■ **Text block**:

- - - -

Exercise to teach a newcomer to the CLSP grid to set up their environment and run jobs

Overview

Onboarding Exercise

You will make a list of the most common URLs in all the tweets in /home/aadelucia/files/minerva/raw_tweets_deduplicated/tweets/.

Goals of this exercise

  • Learn how to submit a job to the scheduler
  • Get comfortable with Tweet JSON format
  • Learn strategies for working with large datasets (map-reduce style setup)
  • Refresh on git commands

0. Set up your workspace

You will need to be on the grid for this exercise. You can access the grid with ssh @login.clsp.jhu.edu .

Set up your .bashrc

In order to make the grid really feel like home, we need to personalize it. We can do this by setting environment variables, having specific programs run on login, etc. Different OS have different places to save your preferences. On the grid, your preferences immediately get loaded upon login from ~/.profile. This is dumb because most other automated installed edit your ~/.bashrc to modify environment variables such as your PATH.

- - - -

■ **Supplied information**:
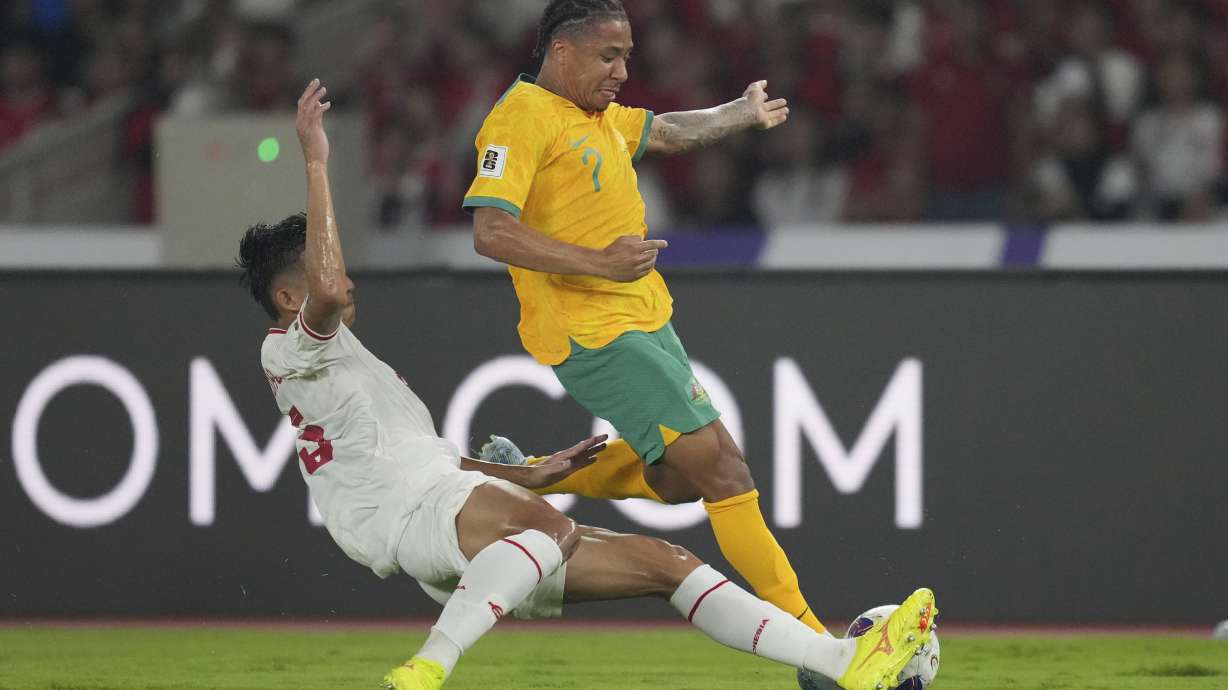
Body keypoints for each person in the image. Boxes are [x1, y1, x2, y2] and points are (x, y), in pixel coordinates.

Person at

- - - -

■ **What this exercise asks**:
**A.** Reproduce the grid onboarding exercise word for word, starting with "Onboarding Exercise" and going on through "(map-reduce style setup)".
**B.** Summarize the grid onboarding exercise in two sentences.

■ **Exercise solutions**:
**A.**
Onboarding Exercise

You will make a list of the most common URLs in all the tweets in /home/aadelucia/files/minerva/raw_tweets_deduplicated/tweets/.

Goals of this exercise

  • Learn how to submit a job to the scheduler
  • Get comfortable with Tweet JSON format
  • Learn strategies for working with large datasets (map-reduce style setup)

**B.** The exercise has a newcomer to the CLSP grid make a list of the most common URLs in a directory of tweets, with the goals of learning to submit a job to the scheduler, getting comfortable with Tweet JSON format, learning strategies for large datasets, and refreshing git commands. It starts with setting up a workspace on the grid, reached through ssh, and personalizing it, noting that the grid loads preferences at login from ~/.profile even though most automated installs edit ~/.bashrc.